== Task item ==
Count up the lines of the data below that contain the string "Bach", then give only the total.

Stored items:
>>>
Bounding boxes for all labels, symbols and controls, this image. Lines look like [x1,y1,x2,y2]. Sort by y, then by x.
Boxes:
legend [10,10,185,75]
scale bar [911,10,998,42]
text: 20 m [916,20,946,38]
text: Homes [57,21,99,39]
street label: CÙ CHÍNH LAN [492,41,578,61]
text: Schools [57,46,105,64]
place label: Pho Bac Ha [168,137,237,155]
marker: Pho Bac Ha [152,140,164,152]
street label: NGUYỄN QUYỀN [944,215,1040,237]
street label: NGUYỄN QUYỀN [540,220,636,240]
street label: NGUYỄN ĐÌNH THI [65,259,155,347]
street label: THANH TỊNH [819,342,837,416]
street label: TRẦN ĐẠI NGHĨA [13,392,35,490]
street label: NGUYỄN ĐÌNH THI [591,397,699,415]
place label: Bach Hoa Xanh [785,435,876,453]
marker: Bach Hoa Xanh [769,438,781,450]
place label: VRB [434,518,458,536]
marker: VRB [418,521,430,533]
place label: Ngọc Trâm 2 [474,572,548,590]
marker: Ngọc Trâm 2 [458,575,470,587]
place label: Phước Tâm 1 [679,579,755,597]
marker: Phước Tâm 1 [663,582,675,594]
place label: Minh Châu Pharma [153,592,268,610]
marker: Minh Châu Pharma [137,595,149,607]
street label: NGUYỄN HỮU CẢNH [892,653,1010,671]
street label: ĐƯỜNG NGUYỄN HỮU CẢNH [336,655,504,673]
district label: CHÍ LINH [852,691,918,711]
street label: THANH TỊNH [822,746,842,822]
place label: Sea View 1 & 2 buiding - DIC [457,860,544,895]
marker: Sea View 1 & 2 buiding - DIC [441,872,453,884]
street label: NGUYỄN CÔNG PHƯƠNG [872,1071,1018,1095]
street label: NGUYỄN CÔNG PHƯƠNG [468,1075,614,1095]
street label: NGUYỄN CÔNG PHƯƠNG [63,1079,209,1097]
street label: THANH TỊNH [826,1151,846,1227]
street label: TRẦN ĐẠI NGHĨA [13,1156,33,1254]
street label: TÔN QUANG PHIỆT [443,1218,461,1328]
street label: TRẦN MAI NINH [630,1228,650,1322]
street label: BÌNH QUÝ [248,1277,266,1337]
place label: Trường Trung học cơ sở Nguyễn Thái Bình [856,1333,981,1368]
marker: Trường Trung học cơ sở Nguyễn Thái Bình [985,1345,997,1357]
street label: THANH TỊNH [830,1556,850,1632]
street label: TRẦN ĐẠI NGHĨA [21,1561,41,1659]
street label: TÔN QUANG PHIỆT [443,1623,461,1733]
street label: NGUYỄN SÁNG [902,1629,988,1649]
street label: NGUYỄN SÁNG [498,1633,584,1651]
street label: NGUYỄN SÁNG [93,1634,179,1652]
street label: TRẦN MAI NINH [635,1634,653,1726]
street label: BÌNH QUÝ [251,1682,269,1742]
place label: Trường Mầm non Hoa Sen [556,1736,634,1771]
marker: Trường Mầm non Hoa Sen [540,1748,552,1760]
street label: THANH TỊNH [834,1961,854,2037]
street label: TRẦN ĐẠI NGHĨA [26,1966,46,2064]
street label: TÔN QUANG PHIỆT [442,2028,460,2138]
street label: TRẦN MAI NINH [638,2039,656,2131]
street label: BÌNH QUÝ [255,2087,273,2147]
<<<
== Exercise result ==
2